“What? You don’t want to carry all that up for me?” Sky teased.
“You’re not funny. If even attempted that, I’d break my neck on the stairs, and you’d have to raise my body from the dead.”
“Ugh,” Sky groaned. He padded halfway down the stairs and stopped in the middle to smile at Nolan over the railing. “That’s too much work. It’s easier to call up a few minions. We can make sandwiches out of the ham from New Year’s Eve dinner.”
“Sometimes I feel like we’re feeding half of the underworld.”
Sky’s grin spread. “It’s always worse during the holidays because there’s too much to do and not enough time. Just imagine that we have teenage boys who complain when we ask them to do things and then empty our pantry after they’re done.”
Okay. That sounded pretty damn accurate from what Nolan remembered of being a teenager. A growing body meant that he was a bottomless pit of hunger. Minions, as far as he could tell, were also always hungry.
The creepy tree wasn’t a big fan of the minions as they popped into the house to do a job for Sky, but they’d seemed to have developed a “live and let live” attitude during the past month. So long as they didn’t cross each other’s paths, they didn’t fight, which meant fewer headaches for Nolan.
“Where do you want to begin?” Nolan inquired. This was Sky’s show, and he was happy to follow his lead. Most of this Christmas stuff was his boyfriend’s anyway. His job was to make sure it was all safely packaged up for another year and to carry the box to the basement storage.
“I have only a handful of things on the second floor that need to be boxed up. I thought I’d start there. Could you tackle the kitchen? There are just a few things in there, and they all go in that blue box.”
Nolan nodded. Sounded like they were going with the easiest rooms first and would eventually converge on the living room, where the bulk of the decorations resided. He turned on some music that wasn’t Christmas music and grabbed the box Sky had indicated. Treasured items, kitschy knickknacks, and other holiday things were enveloped in old towels, plastic bags, and bubble wrap to protect them before they were moved to the box.

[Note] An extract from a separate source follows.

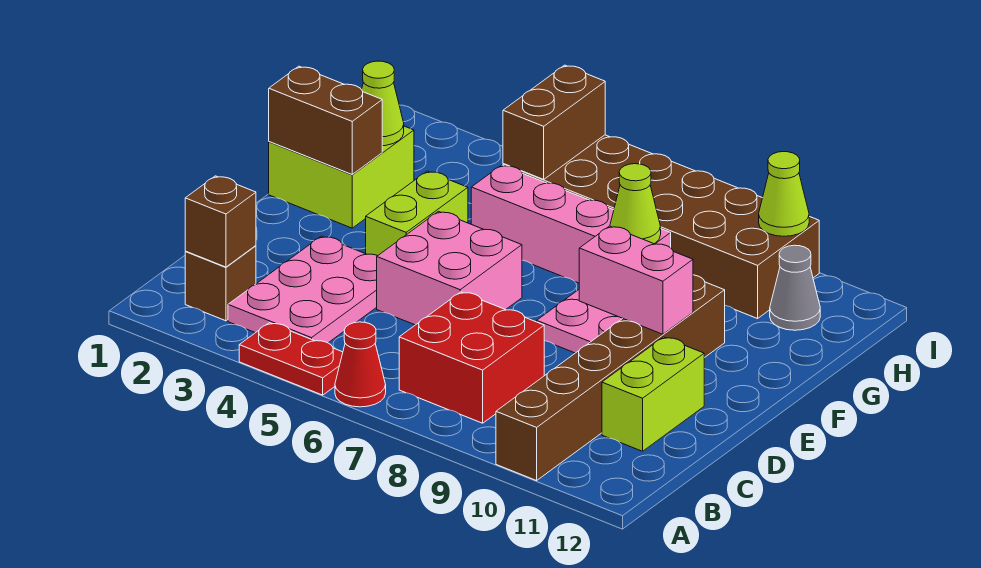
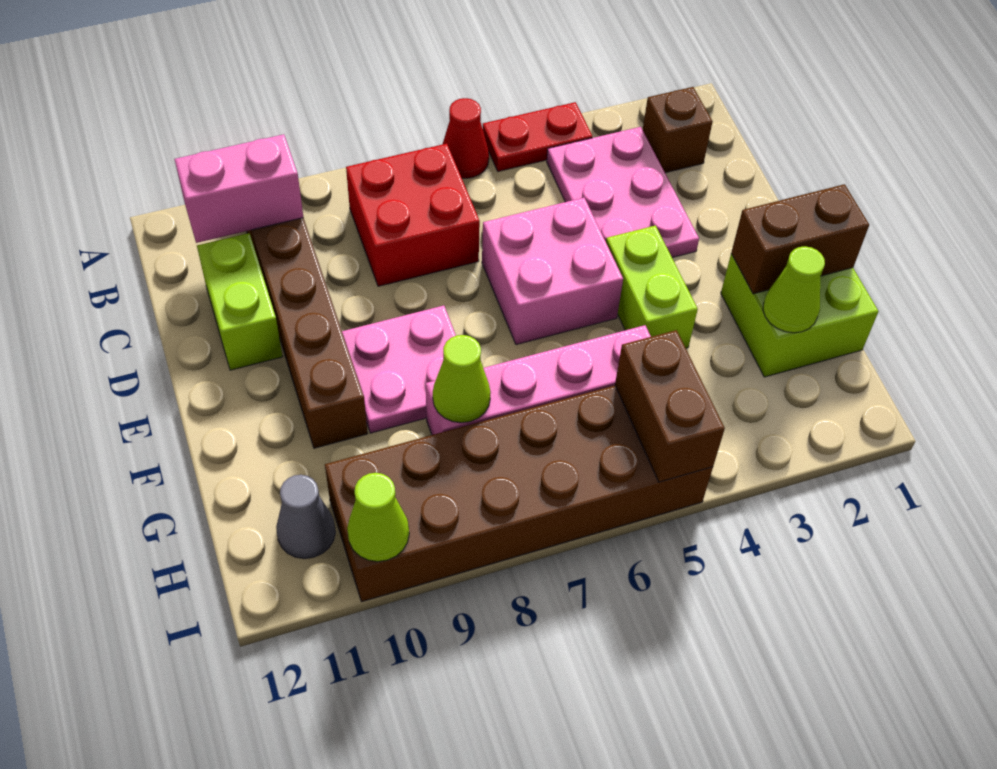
brown brick B2 level 2 -> none
pink brick E9:E10 level 2 -> pink brick B10:B11 level 2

He completed the kitchen in about twenty minutes and moved on to the dining room, taking down strings of lights and part of the snowy village that had grown by three buildings that year. He couldn’t help but pause at the quaint bookshop Sky had gotten him. His darling boyfriend had even repainted the flag that hung outside the shop so that it was now a rainbow.
After about an hour, he stood at the edge of the living room with his hands on his hips and sighed. This was going to take a bit. It seemed like beloved Christmas crap blanketed every inch of the space in front of him.
“Deep breath,” Sky called out as he strolled in. “It takes a couple of hours, but we can have lunch and relax afterward.”
“It’ll go faster because you have my help,” Nolan reassured him.
Sky snorted. “That was the adjusted time estimate accounting for your help.”
Nolan’s shoulders slumped. “Ugh.”
“Start small. You take the ornaments and lights off the tree while I get the stepladder.”
Nolan turned his gaze to the little tree that was sitting near the window, several of its roots resting in a blue-and-white speckled pan filled with water. Its white lights were glowing warmly and reflecting off the hodgepodge of ornaments that covered its stubby branches. They’d learned that the quickest and easiest way to placate the tree was to give it shiny ornaments. As a result, Nolan had made stars and short chains from aluminum foil for the tree since they were very unwilling to risk any of Sky’s more delicate ornaments.
Something in the pit of Nolan’s stomach warned him that this would not go well. He walked to the tree and kneeled. He stared at the tree, waiting for it to…what? With a sigh, he rolled his eyes. It was a fucking tree. So what if it could scuttle around the house on its roots and fight with underworld minions? It was still a tree.
He reached for an ornament, and the tree jerked away so that he missed. He tried again, and the tree dodged him a second time. When he tried a third time, the tree dodged and shook, chittering as if demanding to know what the hell he was doing.
“Look, the holidays are over. We have to pack all this stuff up,” Nolan stated, waving one hand behind him at the stacks of empty boxes they still had to fill up.
A small noise left the tree that made Nolan think maybe it had resigned itself to giving up its decorations. Good. He reached for a different ornament. The tree dodged and actually splashed him with water.
“Ahhhh!” Nolan shouted, jumping to his feet and stumbling back away from the tree.
“What happened?” Sky called.
“The tree splashed me.” Nolan wiped the water from his eyes and face. A long streak of water was soaking into his sweat shirt across his chest.
“What did you do to it?”
Nolan shifted his glare from the tree to his boyfriend. “What you told me to—I was trying to get the ornaments off it.”
Sky smirked. “Be gentle about it. The tree is like a two-year-old. You need to coax it.”
Uh-huh. Coax it.
Slowly, Nolan squatted by the tree. “We’re packing up all the ornaments and lights for next Christmas. You can stay in your nice warm corner, but we’ve gotta pack everything else away. Besides, you don’t need these things to be pretty. You’re a beautiful tree without them.”